Do you have questions about plant populations for corn or soybeans on your farm? It’s pretty easy to change seeding rates on most planters for most crops. So it’s pretty easy to run some trials on the farm. You could change the planting rate for the first 100 yards into a field on every other pass with a planter for three or rounds.

Repeating a trial three times provides a chance to determine whether the results are just a fluke, or whether the results are more consistent and dependable.

Do you question whether you can count on manure nutrient credits to meet crop needs? Some Soil and Water Conservation District (SWCD) offices and other agencies work with farmers to do soil tests, manure tests, and then to lay out trials to compare recommendations based on soil and manure samples compared to the normal practices on the farm. Do you question whether U of M research based fertilizer recommendations give your crop the best chance to be profitable compared to crop removal rates or some other basis for making fertilizer recommendations? It’s pretty easy on most farms to set up a trial.

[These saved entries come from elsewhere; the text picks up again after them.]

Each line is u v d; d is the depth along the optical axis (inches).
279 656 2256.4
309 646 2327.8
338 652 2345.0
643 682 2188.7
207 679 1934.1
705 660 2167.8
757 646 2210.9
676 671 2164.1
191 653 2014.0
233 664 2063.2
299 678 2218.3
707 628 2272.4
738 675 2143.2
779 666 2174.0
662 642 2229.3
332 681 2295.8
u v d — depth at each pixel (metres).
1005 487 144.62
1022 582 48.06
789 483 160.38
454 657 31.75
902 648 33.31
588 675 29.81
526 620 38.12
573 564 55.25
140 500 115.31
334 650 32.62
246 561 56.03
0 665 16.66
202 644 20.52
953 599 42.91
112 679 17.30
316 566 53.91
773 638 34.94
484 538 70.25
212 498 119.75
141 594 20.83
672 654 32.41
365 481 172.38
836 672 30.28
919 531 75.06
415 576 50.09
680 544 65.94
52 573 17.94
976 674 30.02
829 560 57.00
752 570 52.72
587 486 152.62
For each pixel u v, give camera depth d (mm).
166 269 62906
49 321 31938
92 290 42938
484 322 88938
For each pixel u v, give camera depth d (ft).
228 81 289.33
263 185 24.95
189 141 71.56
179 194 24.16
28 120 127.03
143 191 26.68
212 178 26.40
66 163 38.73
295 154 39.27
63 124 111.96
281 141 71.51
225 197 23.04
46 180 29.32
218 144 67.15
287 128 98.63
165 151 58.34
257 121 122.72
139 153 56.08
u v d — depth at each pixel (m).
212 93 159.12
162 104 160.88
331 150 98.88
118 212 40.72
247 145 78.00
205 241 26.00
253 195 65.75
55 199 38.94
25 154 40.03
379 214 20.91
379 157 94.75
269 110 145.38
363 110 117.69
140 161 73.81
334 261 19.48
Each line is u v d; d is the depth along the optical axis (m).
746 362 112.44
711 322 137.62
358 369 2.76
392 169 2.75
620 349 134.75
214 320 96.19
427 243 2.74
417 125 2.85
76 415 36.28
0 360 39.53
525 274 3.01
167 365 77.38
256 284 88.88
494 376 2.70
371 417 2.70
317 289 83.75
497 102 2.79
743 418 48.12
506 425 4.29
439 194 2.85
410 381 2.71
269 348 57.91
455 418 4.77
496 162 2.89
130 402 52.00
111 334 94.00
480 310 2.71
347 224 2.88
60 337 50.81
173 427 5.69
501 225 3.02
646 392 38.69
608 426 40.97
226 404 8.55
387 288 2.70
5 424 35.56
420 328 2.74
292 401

Farm business management instructors, farm store agronomist, crop consultants, Extension staff are good resources to use in looking for way to do on-farm trials.

Sometimes it works well for neighbors to work together on trials when equipment can be shared. This might be the case where people are interested in looking at different tillage systems, and three or four neighbors who are doing things different ways can share equipment and conduct a trial on each farm.

It is often helpful to run trials for three or four growing seasons because of the different kinds of conditions that can develop from one year to the next.

On farm trials, can also be a good opportunity for parents and other adults in the community to work with 4H members, FFA members, or other youngsters in the community. An on-farm trial could turn into something that makes a good science class project for next school year. Youngsters can make use of some of the science, math and other skills they are learning at school by working on projects that are helpful at home. One good project is simply to keep a journal of growth and development stages for a specific crop during the growing season, or to plant a small patch of crop you’ve never grown before.

Plan for a SAFE spring work season and plan for an opportunity to LEARN something useful on your farm or around your home landscape.